Hey all, I'm evaluating Prefect as an alternative ...
# ask-community
w
Hey all, I'm evaluating Prefect as an alternative to our orchestration (we're currently using AWS Step Functions which has a lot of challenges). So far everything looks pretty nice, but I'm noticing that when I try to use the
concurrency
context manager, I either: 1. Don't notice any real difference when I play around with the
occupy
parameter. Granted this is a simple 2. Sometimes my Flow will hang randomly for seemingly no reason. On one execution it'll execute fine to completion but on the next it'll just stop right before it gets to the context manager (i.e., no more logs). I'm noticing both whether I use the
sync
or
async
concurrency
context managers. I'll share a version of the code in the thread.
Copy code
from datetime import timedelta
from typing import Dict, List
import asyncio

import httpx
import duckdb
from prefect import flow, task
from prefect.tasks import task_input_hash
from prefect.concurrency.asyncio import concurrency

API_KEY = <redacted>
DUCKDB_DATABASE = <redacted>

@task(
    name="Execute Weather API Call",
    retries=3,
    retry_delay_seconds=5,
    # cache_key_fn=task_input_hash,
    # cache_expiration=timedelta(days=1), # Weather data changes daily
    log_prints=True
)
async def execute_weather_api(zip_code: str) -> Dict[str, any]:
    url = "<https://api.openweathermap.org/data/2.5/weather?zip={zip_code},us&appid={api_key}>".format(zip_code=zip_code, api_key=API_KEY)

    print(f"Executing API call for {zip_code}")

    async with concurrency('execute-weather-api', occupy=1):
        response = httpx.get(url)
        try:
            response.raise_for_status()
        except httpx.HTTPError as e:
            return None

        return response.json()


@flow(
    name="Get Weather",
    log_prints=True
)
async def get_weather() -> None:
    print("Getting NY Weather")
    ny_weather = await get_ny_weather(get_ny_zip_codes(count=500))
    print("Materialize Weather")

    create_weather_table()
    write_data_to_duck_db(ny_weather + nj_weather)


@task(
    name="Write Data to DB",
    log_prints=True
)

#### ACTIVITY 1
In the entries, from the first line to the line with "Newsletter Subscription", change every "Gehe" to "Go" and give those lines back with nothing else altered.
The entries that follow have no connection to the Prefect forum thread above.

#### LISTED ENTRIES
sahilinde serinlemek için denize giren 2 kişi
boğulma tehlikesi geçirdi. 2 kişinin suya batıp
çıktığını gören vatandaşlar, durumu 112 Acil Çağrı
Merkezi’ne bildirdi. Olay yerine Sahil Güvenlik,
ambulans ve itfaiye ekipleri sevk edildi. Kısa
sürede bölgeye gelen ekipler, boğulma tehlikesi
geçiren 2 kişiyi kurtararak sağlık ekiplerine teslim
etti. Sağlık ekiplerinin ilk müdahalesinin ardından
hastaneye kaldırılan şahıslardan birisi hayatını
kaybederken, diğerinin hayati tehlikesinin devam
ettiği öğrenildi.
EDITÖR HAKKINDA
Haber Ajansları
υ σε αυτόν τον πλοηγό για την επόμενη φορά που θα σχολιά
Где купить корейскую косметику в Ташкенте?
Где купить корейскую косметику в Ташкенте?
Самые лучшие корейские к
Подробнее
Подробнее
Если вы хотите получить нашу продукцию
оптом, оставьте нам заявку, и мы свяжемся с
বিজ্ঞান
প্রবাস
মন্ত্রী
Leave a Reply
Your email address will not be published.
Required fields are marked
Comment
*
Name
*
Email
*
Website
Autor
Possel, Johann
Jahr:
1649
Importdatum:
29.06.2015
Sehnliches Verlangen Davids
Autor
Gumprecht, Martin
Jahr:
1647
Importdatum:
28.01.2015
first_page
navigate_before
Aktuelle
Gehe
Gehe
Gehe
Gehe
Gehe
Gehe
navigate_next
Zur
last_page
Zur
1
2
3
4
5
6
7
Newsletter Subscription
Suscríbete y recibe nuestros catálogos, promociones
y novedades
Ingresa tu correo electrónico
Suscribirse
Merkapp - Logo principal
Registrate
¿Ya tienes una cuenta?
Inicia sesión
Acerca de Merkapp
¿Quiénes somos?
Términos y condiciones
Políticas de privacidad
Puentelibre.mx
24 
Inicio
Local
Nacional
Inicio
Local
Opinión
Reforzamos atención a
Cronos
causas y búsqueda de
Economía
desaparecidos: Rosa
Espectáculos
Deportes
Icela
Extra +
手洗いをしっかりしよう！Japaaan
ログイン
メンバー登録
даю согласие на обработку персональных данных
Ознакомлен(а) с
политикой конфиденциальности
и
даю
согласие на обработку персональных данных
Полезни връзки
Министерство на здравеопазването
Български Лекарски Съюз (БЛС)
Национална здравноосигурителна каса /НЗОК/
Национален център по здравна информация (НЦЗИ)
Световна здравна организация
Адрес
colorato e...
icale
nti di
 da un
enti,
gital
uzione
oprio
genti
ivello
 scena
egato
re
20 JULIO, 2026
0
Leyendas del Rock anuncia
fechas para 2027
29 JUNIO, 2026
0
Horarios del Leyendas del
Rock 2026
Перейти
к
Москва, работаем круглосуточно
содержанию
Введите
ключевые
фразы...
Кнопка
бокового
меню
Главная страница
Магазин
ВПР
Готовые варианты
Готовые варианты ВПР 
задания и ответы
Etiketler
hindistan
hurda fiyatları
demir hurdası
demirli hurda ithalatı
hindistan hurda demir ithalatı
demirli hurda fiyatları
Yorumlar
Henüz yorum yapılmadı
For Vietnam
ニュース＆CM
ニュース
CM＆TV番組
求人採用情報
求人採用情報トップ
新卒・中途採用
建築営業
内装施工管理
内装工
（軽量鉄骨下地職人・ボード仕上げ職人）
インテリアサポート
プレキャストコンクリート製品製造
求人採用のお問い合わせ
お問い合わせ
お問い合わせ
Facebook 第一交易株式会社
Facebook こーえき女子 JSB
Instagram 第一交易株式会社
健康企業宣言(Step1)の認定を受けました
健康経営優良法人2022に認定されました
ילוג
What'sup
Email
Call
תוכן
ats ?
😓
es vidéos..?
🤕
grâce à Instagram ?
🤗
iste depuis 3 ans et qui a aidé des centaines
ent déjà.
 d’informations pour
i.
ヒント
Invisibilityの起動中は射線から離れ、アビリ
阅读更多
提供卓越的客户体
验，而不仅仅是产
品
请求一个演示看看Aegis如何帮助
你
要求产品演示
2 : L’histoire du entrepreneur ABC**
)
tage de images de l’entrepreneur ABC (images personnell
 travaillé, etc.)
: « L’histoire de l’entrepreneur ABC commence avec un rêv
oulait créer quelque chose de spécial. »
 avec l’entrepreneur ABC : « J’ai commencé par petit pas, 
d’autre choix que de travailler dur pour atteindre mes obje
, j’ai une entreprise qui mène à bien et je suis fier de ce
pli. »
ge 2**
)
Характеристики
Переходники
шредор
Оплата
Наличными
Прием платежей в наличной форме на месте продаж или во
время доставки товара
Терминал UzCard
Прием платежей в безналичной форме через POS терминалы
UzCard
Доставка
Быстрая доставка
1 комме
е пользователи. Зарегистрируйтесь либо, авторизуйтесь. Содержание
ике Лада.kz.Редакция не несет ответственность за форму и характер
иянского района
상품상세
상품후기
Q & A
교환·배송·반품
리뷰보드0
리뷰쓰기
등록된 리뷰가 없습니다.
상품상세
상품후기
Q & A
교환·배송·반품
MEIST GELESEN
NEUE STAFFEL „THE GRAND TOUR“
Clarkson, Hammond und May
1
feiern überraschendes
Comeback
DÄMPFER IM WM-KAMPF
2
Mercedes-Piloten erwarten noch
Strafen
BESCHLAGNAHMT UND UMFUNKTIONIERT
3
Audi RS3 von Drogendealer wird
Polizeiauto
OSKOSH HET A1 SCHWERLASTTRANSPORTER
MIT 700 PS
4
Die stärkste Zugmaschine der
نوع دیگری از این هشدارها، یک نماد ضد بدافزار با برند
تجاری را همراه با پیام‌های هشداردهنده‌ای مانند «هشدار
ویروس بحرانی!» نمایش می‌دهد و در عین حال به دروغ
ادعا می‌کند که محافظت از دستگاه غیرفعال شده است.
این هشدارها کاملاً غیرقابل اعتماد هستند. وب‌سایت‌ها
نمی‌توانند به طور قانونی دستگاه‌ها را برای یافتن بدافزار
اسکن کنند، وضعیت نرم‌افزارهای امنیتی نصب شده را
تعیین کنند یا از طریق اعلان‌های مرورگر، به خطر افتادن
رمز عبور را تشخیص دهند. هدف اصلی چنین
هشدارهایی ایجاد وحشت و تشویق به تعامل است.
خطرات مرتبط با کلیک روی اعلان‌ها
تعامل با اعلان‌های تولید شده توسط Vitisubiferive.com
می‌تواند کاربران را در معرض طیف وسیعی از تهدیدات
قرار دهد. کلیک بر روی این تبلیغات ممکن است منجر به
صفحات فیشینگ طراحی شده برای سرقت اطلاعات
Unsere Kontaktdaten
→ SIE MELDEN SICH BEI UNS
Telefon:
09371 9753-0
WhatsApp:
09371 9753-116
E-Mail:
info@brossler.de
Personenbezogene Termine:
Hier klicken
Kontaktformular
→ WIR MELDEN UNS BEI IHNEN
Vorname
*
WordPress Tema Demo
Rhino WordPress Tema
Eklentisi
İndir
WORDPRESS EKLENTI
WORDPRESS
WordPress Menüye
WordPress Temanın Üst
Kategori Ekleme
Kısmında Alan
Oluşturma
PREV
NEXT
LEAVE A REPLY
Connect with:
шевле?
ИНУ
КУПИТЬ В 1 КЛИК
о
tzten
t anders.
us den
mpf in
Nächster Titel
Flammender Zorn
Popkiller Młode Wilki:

#### ACTIVITY 2
From the Prefect forum thread, copy the passage from "return response.json()" to "create_weather_table()" without any changes.

#### TASK OUTPUT 1
sahilinde serinlemek için denize giren 2 kişi
boğulma tehlikesi geçirdi. 2 kişinin suya batıp
çıktığını gören vatandaşlar, durumu 112 Acil Çağrı
Merkezi’ne bildirdi. Olay yerine Sahil Güvenlik,
ambulans ve itfaiye ekipleri sevk edildi. Kısa
sürede bölgeye gelen ekipler, boğulma tehlikesi
geçiren 2 kişiyi kurtararak sağlık ekiplerine teslim
etti. Sağlık ekiplerinin ilk müdahalesinin ardından
hastaneye kaldırılan şahıslardan birisi hayatını
kaybederken, diğerinin hayati tehlikesinin devam
ettiği öğrenildi.
EDITÖR HAKKINDA
Haber Ajansları
υ σε αυτόν τον πλοηγό για την επόμενη φορά που θα σχολιά
Где купить корейскую косметику в Ташкенте?
Где купить корейскую косметику в Ташкенте?
Самые лучшие корейские к
Подробнее
Подробнее
Если вы хотите получить нашу продукцию
оптом, оставьте нам заявку, и мы свяжемся с
বিজ্ঞান
প্রবাস
মন্ত্রী
Leave a Reply
Your email address will not be published.
Required fields are marked
Comment
*
Name
*
Email
*
Website
Autor
Possel, Johann
Jahr:
1649
Importdatum:
29.06.2015
Sehnliches Verlangen Davids
Autor
Gumprecht, Martin
Jahr:
1647
Importdatum:
28.01.2015
first_page
navigate_before
Aktuelle
Go
Go
Go
Go
Go
Go
navigate_next
Zur
last_page
Zur
1
2
3
4
5
6
7
Newsletter Subscription

#### TASK OUTPUT 2
return response.json()


@flow(
    name="Get Weather",
    log_prints=True
)
async def get_weather() -> None:
    print("Getting NY Weather")
    ny_weather = await get_ny_weather(get_ny_zip_codes(count=500))
    print("Materialize Weather")

    create_weather_table()